Improvements in mental health. Regular activity can reduce
your chances of developing depression and help reduce its symptoms in those
already diagnoses. This is due to the chemicals in the brain, dopamine and serotonin,
which are affected positively by exercise. This improves your mood and
thinking. A good place to start is with an outdoor running group, parkrun or
just taking brisk walks with friends. People diagnosed with mental health
conditions are also at a greater risk for respiratory and heart disease, so
exercise will help reduce the likelihood of both.
The greatest benefit of exercise is weight management. Being
overweight predisposes you to a variety of diseases. IT’s important to also eat
a well-balanced diet and allow yourself to recover after exercise.

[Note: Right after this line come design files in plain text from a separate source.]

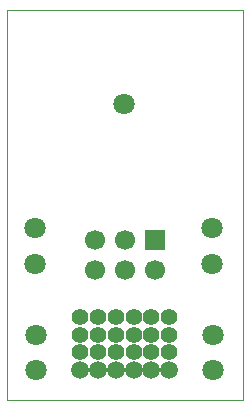
<source format=gbs>
G04 Layer_Color=16711935*
%FSLAX42Y42*%
%MOMM*%
G71*
G01*
G75*
%ADD14C,0.10*%
%ADD23C,1.80*%
%ADD24R,1.70X1.70*%
%ADD25C,1.70*%
%ADD26C,1.40*%
%ADD27C,1.50*%
D14*
X0Y0D02*
Y3300D01*
X2000D01*
Y0D02*
Y3300D01*
X0Y0D02*
X2000D01*
D23*
X1740Y1150D02*
D03*
X240D02*
D03*
X1750Y550D02*
D03*
X250D02*
D03*
Y250D02*
D03*
X1750D02*
D03*
X1740Y1450D02*
D03*
X240D02*
D03*
X996Y2500D02*
D03*
D24*
X1254Y1350D02*
D03*
D25*
X1000D02*
D03*
X746D02*
D03*
X1000Y1096D02*
D03*
X746D02*
D03*
X1254D02*
D03*
D26*
X775Y400D02*
D03*
X1075D02*
D03*
X1225D02*
D03*
X925D02*
D03*
Y550D02*
D03*
X1225D02*
D03*
X1075D02*
D03*
X625D02*
D03*
Y700D02*
D03*
X775D02*
D03*
X1075D02*
D03*
X1225D02*
D03*
X925D02*
D03*
X625Y400D02*
D03*
X775Y550D02*
D03*
X1375Y700D02*
D03*
Y550D02*
D03*
Y400D02*
D03*
D27*
X925Y250D02*
D03*
X1375D02*
D03*
X1225D02*
D03*
X1075D02*
D03*
X775D02*
D03*
X625D02*
D03*
M02*

</source>
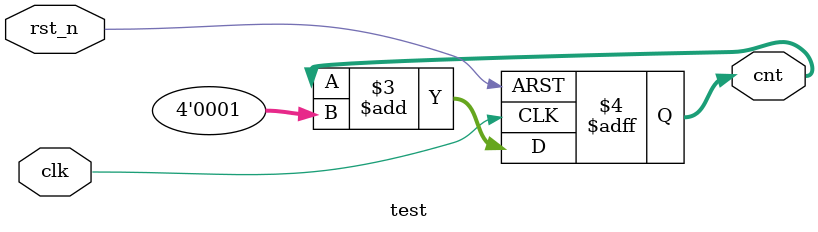
<source format=v>
module test (
  input wire clk,
  input wire rst_n,
  output reg [3:0] cnt
);

always @(posedge clk or negedge rst_n) begin
  if (!rst_n) begin
    cnt <= 4'h0;
  end
  else begin
    cnt <= cnt + 4'h1;
  end
end

endmodule

</source>
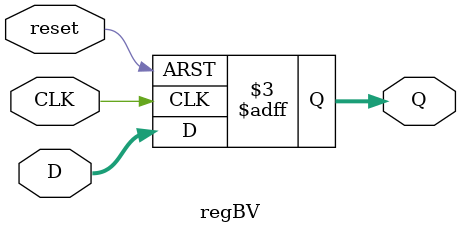
<source format=sv>
`timescale 1ns / 1ps


module regBV #(parameter bits = 4)(
input logic [bits - 1:0] D,
input logic CLK,
input logic reset,
output logic [bits - 1:0] Q
    );
    
    always @ (posedge CLK or negedge reset)
    begin
    if (reset == 0)
        Q <= 4'b0000;
    else 
        Q <= D;
    end
endmodule


</source>
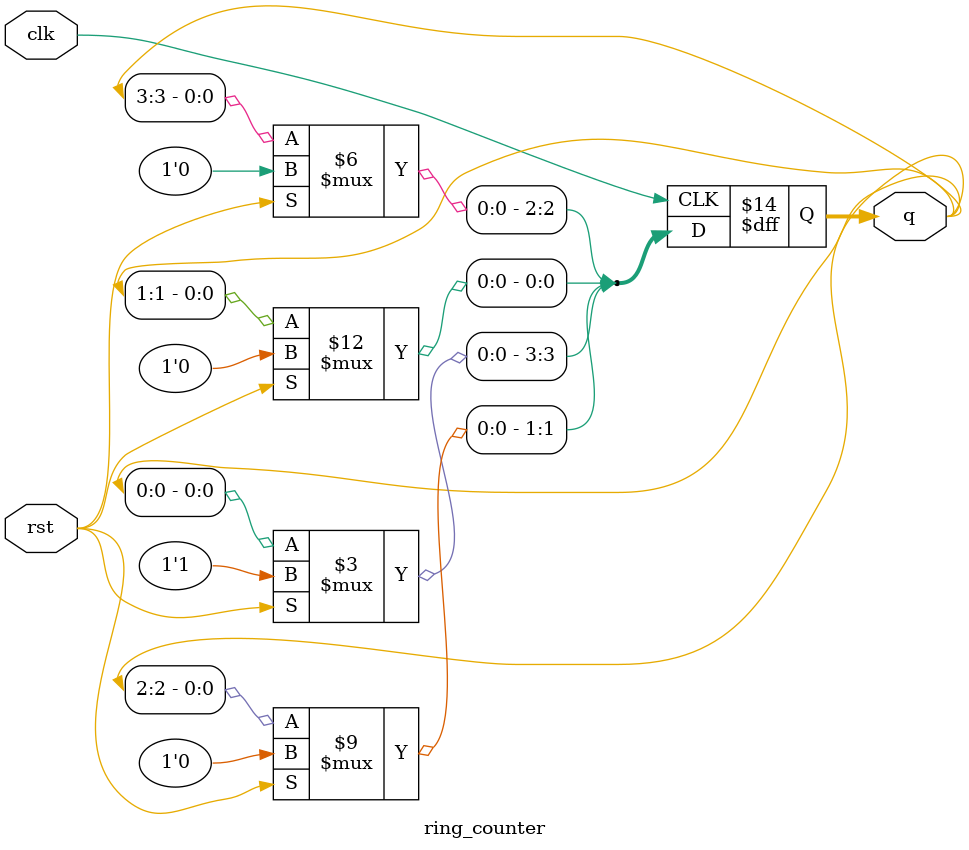
<source format=v>
module ring_counter (
    input clk, rst, output reg [3:0] q
);
    always @(posedge clk) begin
        if(rst)
        q <= 4'b1000;
        else begin
            q[0] <= q[1];
            q[1] <= q[2];
            q[2] <= q[3];
            q[3] <= q[0];
        end
    end
endmodule
</source>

How do we know how much exercise to do?
According to the NHS and Public Health England the aim is to
be active every day for at least 150 minutes per week of activity. This means
moderate activity of at least 10 minutes or more such as brisk walking,
cycling, running or swimming. Public Health England also advised of at least 2
or more days of strength training of the legs, hips, abs, chest, shoulders and
arms. The addition of balance training can also help reduce the likelihood of
falls in older age.
So now you know the whys and the how’s there is no excuse to
get off your laptop or smartphone and go out in the outdoors and exercise.